The rise of oil prices above $97 a barrel, the death of the Pakistani opposition leader, Benazir Bhutto, and weak economic indicators for the domestic economy contributed to a spate of selling yesterday, pushing all the major indices down and increasing the likelihood that the Federal Reserve will cut interest rates again in 2008, economists say.

The Dow Jones Industrial Average fell 192.08 points yesterday to 13,359.61, while the S&P 500 dropped 21.29 points to 1,476.37 and the Nasdaq Composite Index declined by 47.62 points to 2,676.79.

“I think that the real key here is the assassination,” the chief economist at First Trust Advisors, Brian Wesbury, said. “People are on pins and needles now, waiting for something bad to happen.”

In addition to foreign politics causing a stir on Wall Street, new data released yesterday showed that America’s housing crisis continues to send shock waves throughout the economy as both the labor market and demand for American durable goods appear even more anemic than analysts had predicted.

The number of Americans filing first-time claims for unemployment insurance last week increased by 1,000, bringing the number of people collecting unemployment benefits to a high not seen since the aftermath of Hurricane Katrina, according to the Labor Department.

In the wake of the mortgage crisis, businesses related to real estate are finding it difficult to hold on to their workers.
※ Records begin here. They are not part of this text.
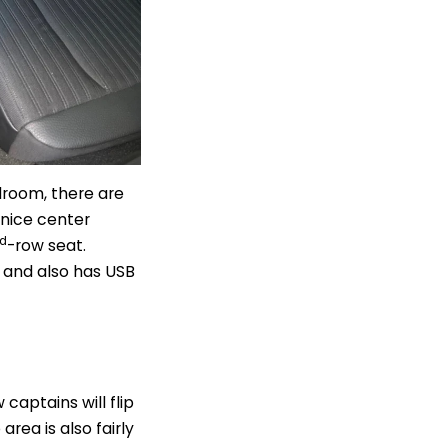
droom, there are
 nice center
rd
-row seat.
 and also has USB
 captains will flip
rea is also fairly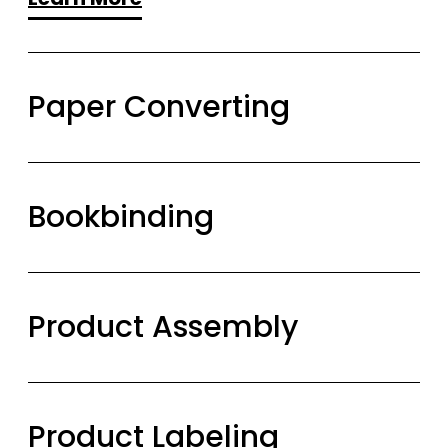
Paper Converting
Bookbinding
Product Assembly
Product Labeling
Construction companies in particular are laying off employees, as fewer houses are being built.

The weak numbers come on the heels of a record decline in home prices in October, reported earlier this week by Standard & Poor’s S&P/Case-Shiller index for 10 major metropolitan areas. It found that home prices were down 6.7% over the same month last year, exceeding the previous record year-to-year decline of 6.3% in 1991.

“We were expecting a fairly significant slowdown … and these numbers confirm that the slowdown is in process,” a director of financial economics for Global Insight, Brian Bethune, said.

Durable goods orders in November also were lower than analysts expected, indicating weak demand for expensive American-made products and further problems for the domestic economy. November orders rose just 0.1%, significantly lower than the 4.5% jump predicted by economists at Ried Thunberg ICAP.

The 0.1% increase in durable goods orders followed three consecutive months of decreases, including a 0.4% decrease in October. Increased demand for transportation equipment, especially planes, was the main contributor to November’s modest increase. Boeing Co. received orders for 177 planes in November, more than triple the number ordered the previous month.

Ried Thunberg ICAP wrote in a report that the Commerce Department’s numbers suggest equipment and software spending may remain “decent” in the fourth quarter. However, “the weakness in orders doesn’t bode especially well for continued strength in such spending in the months ahead,” it wrote.

Mr. Bethune said, “Some people have been saying, ‘Put up or shut up,’ and I think these numbers basically put up the story that things are pretty weak out there.” He said he expects to see less than 1% growth for the fourth quarter of 2007 and less than 1% in early 2008.

Analysts at Goldman Sachs yesterday predicted that American banks would continue to suffer from the mortgage crisis well into 2008, raising their estimates for fourth-quarter writedowns at Citigroup, JPMorgan Chase, and Merrill Lynch to a combined $33.6 billion.

Economists are looking to yesterday’s numbers in order to predict how the Federal Reserve will act in early 2008. Signs of a flagging economy make it more likely that the Fed will continue to cut interest rates, they say.

“We think the Fed still needs to reduce rates, and so we’re calling for another 50bps in rate reduction in early 2008,” Mr. Bethune said. “A broadening of the economic weakness would certainly indicate the Fed needs to do more. How much they’re going to balance that against future inflation risks still remains to be seen.”